Três grupos controlam 47% dos agroquímicos da Argentina


Na Argentina, o mercado de agroquímicos indica que três grupos têm uma participação de mercado de 47,4%, estão distribuídos com 18,4% para a Bayer-Monsanto com US $ 463 milhões, 17,1% para a Chemchina (Syngenta / Adama) com US $ 430 milhões e 11,9% para a Corteva (Dow-Dupont) com US $ 300 milhões. Foi isso que informou Maria Paula Lezaun do AgroPages.

“Há quase um total de 20 empresas para atender às demandas dos agricultores. O tamanho do mercado permanece estável, com vendas médias em torno de US$ 2.400 milhões, mostrando uma tendência crescente”, comenta ela.

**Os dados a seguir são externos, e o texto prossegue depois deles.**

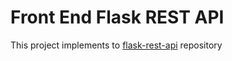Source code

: # Front End Flask REST API
This project implements to [flask-rest-api](https://github.com/piinalpin/flask-rest-api) repository
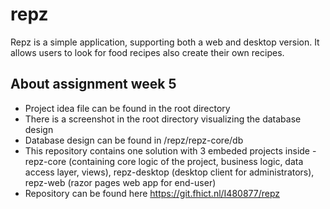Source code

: # repz

Repz is a simple application, supporting both a web and desktop version.
It allows users to look for food recipes also create their own recipes.

## About assignment week 5
 - Project idea file can be found in the root directory
 - There is a screenshot in the root directory visualizing the database design
 - Database design can be found in /repz/repz-core/db
 - This repository contains one solution with 3 embeded projects inside - repz-core (containing core logic of the project, business logic, data access layer, views), repz-desktop (desktop client for administrators), repz-web (razor pages web app for end-user)
 - Repository can be found here https://git.fhict.nl/I480877/repz
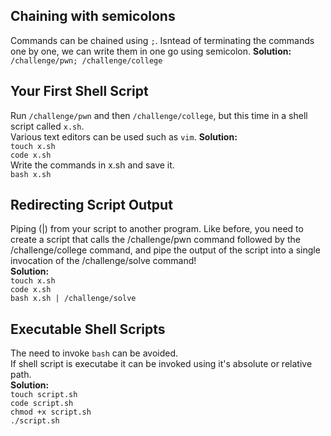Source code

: ## Chaining with semicolons 
Commands can be chained using `;`. Isntead of terminating the commands one by one, we can write them in one go using semicolon.
**Solution:** <br>
`/challenge/pwn; /challenge/college` <br>
## Your First Shell Script
Run `/challenge/pwn` and then `/challenge/college`, but this time in a shell script called `x.sh`. <br>
Various text editors can be used such as `vim`. 
**Solution:** <br>
`touch x.sh`<br>
`code x.sh`<br>
Write the commands in x.sh and save it.<br>
`bash x.sh`<br>
## Redirecting Script Output 
Piping (|) from your script to another program. Like before, you need to create a script that calls the /challenge/pwn command followed by the /challenge/college command, and pipe the output of the script into a single invocation of the /challenge/solve command!<br>
**Solution:** <br>
`touch x.sh`<br>
`code x.sh`<br>
`bash x.sh | /challenge/solve`<br>
## Executable Shell Scripts 
The need to invoke `bash` can be avoided.<br>
If shell script is executabe it can be invoked using it's absolute or relative path.<br>
**Solution:** <br>
`touch script.sh`<br>
`code script.sh`<br>
`chmod +x script.sh`<br>
`./script.sh`<br>

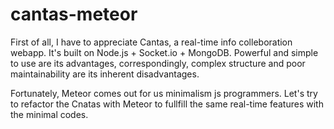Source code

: cantas-meteor
=============

First of all, I have to appreciate Cantas, a real-time info colleboration webapp. It's built on Node.js + Socket.io + MongoDB. Powerful and simple to use are its advantages, correspondingly, complex structure and poor maintainability are its inherent disadvantages.

Fortunately, Meteor comes out for us minimalism js programmers. Let's try to refactor the Cnatas with Meteor to fullfill the same real-time features with the minimal codes.
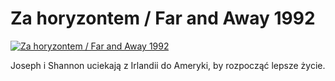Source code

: Za horyzontem / Far and Away 1992 
=============
[![Za horyzontem / Far and Away 1992 ](http://vidos.pl/images/player.gif)](http://vidos.pl/za-horyzontem-far-and-away-1992)

 Joseph i Shannon uciekają z Irlandii do Ameryki, by rozpocząć lepsze życie.
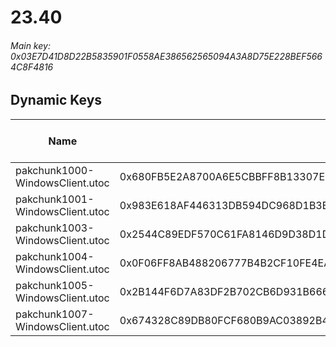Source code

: # 23.40

###### *Main key: 0x03E7D41D8D22B5835901F0558AE386562565094A3A8D75E228BEF5664C8F4816*

## Dynamic Keys

| Name                            | Key                                                                | High Res Textures |
|---------------------------------|--------------------------------------------------------------------|-------------------|
| pakchunk1000-WindowsClient.utoc | 0x680FB5E2A8700A6E5CBBFF8B13307EB4B959B5C7205FB1F7376E4ACB8D4C7B7B | ❌                 |
| pakchunk1001-WindowsClient.utoc | 0x983E618AF446313DB594DC968D1B3B798AE20454D5973A08343041F434853C00 | ❌                 |
| pakchunk1003-WindowsClient.utoc | 0x2544C89EDF570C61FA8146D9D38D1DE29B4946CBA1369A4828A230F88898A3C9 | ✔️                |
| pakchunk1004-WindowsClient.utoc | 0x0F06FF8AB488206777B4B2CF10FE4EA896350F829F8DD3F8FAE3F8F87B7860EA | ✔️                |
| pakchunk1005-WindowsClient.utoc | 0x2B144F6D7A83DF2B702CB6D931B6669FE1BE823C0E5258E0FFB1CF8E3F313F4A | ✔️                |
| pakchunk1007-WindowsClient.utoc | 0x674328C89DB80FCF680B9AC03892B4F63A39FD32D5DF4CF67FE2300DE27FE064 | ✔️                |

Além disso, a combinação Bayer-Monsanto apresenta algumas oportunidades em aspectos estratégicos e operacionais no mercado, uma vez que consolidaram uma série de produtos fitofarmacêuticos de primeira linha, posição dominante no mercado de milho, liderança em eventos biotecnológicos e vantagem no uso de grande volume de dados, afirma. “Durante o 1º semestre de 2019, o consumo de insumos para a produção agrícola – agroquímicos e fertilizantes – cresceu quase 30% em comparação com o mesmo período do ano anterior. Esse crescimento foi alinhado ao aumento das áreas plantadas de milho e trigo e ao uso de novas ferramentas tecnológicas pelos agricultores. O trigo atingiu uma produção recorde e continuou seu crescimento pela quarta temporada”, completa.

“Para o mercado de proteção fitossanitária em 2018, o produtor procurou comprar herbicidas e outros insumos mais perto do momento do uso e com ajuda financeira, devido ao fato de ter enfrentado uma situação complicada decorrente da grave seca naquele ano. Em 2019, por outro lado, devido à boa temporada, as compras foram mais antecipadas e, principalmente, com a modalidade de troca de grãos”, conclui.